Russia’s envoy, Kirill Dmitriev, described the talks as showing "positive movement,” saying efforts were underway to restore U.S.-Russia ties, including through a bilateral working group on economic issues.

According to Russia’s Defense Ministry, each side released 157 prisoners. Moscow also said three civilians from the Kursk region had been returned.

Prisoner swaps have been the only tangible confidence-building measures to emerge from previous rounds of negotiations, including talks held last year in Türkiye. The broader war, now nearing its fourth year, has killed, wounded or displaced hundreds of thousands on both sides.

Zelenskyy has said about 55,000 Ukrainian soldiers have been killed, without providing figures for the wounded or missing. A Washington-based think tank, the Center for Strategic and International Studies, estimates Russia has suffered nearly 1.2 million casualties, figures Moscow dismisses as unreliable.

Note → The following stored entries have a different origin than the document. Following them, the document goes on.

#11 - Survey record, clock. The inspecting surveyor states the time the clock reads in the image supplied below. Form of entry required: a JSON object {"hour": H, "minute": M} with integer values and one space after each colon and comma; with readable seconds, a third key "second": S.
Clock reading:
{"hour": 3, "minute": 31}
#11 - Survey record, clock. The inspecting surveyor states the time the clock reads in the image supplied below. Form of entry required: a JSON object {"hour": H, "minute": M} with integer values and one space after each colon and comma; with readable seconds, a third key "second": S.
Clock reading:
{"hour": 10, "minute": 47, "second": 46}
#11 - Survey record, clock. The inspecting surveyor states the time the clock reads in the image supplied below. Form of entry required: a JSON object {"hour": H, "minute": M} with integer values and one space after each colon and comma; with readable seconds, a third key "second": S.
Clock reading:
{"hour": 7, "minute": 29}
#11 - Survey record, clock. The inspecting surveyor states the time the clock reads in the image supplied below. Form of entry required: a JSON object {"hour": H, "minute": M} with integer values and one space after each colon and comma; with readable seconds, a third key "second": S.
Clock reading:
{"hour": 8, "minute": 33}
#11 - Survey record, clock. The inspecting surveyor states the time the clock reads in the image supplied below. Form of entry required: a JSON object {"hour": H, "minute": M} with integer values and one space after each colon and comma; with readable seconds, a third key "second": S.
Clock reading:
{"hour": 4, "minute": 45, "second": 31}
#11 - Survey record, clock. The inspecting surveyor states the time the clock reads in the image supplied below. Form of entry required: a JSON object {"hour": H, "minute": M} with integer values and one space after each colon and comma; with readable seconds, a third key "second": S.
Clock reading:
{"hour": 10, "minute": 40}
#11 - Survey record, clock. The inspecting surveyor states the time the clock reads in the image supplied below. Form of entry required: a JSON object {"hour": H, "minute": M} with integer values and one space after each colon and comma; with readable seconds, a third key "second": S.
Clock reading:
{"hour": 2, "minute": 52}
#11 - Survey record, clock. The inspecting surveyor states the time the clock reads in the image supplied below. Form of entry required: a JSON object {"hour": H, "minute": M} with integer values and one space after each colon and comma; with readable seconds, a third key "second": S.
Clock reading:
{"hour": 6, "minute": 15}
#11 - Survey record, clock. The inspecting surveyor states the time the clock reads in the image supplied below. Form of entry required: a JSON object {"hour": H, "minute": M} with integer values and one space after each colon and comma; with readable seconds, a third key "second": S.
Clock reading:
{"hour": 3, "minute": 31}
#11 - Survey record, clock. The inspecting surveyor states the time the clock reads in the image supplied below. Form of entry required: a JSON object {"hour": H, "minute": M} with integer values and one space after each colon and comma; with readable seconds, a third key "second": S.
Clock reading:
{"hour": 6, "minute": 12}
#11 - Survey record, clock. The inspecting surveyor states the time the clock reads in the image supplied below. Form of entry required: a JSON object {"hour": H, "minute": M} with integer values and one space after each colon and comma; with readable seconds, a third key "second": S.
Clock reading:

Despite diplomatic pressure from the Trump administration, fighting has intensified along the roughly 1,200-kilometer (750-mile) front line. Russian forces launched major airstrikes ahead of the Abu Dhabi talks and followed up with drone attacks this week.

Zelenskyy highlighted recent Ukrainian strikes, including the use of domestically produced long-range Flamingo missiles against a Russian testing site near the Caspian Sea. He renewed appeals for air-defense systems, offering Ukraine’s drones or Poland’s Soviet-era MiG-29 jets in exchange.

At the negotiating table, the deepest rifts remain unresolved. Russia is pressing Ukraine to withdraw from the entire eastern Donetsk region, including heavily fortified cities that anchor Kyiv’s defenses.

Ukraine has rejected any unilateral pullback, proposing instead to freeze the conflict along current front lines and regain control of the Russian-held Zaporizhzhia nuclear power plant.

Moscow occupies about 20% of Ukraine’s territory, including Crimea and parts of the Donbas seized before and after the 2022 invasion. Analysts say Russian forces have gained roughly 1.5% more territory since early 2024.

Even as talks continue, civilians remain caught in the crossfire. A Russian drone strike killed a couple in the southern Zaporizhzhia region overnight, local officials said, while a 14-year-old boy was wounded in a separate attack. Ukrainian authorities also reported fresh strikes near Kharkiv.

Across the border, the mayor of Russia’s Belgorod said a Ukrainian missile attack damaged infrastructure and cut power, heat and water to parts of the city, though no casualties were reported.

Kyiv’s lead negotiator said talks would continue in the coming weeks, underscoring a familiar reality: diplomacy is inching forward, even as the war grinds on.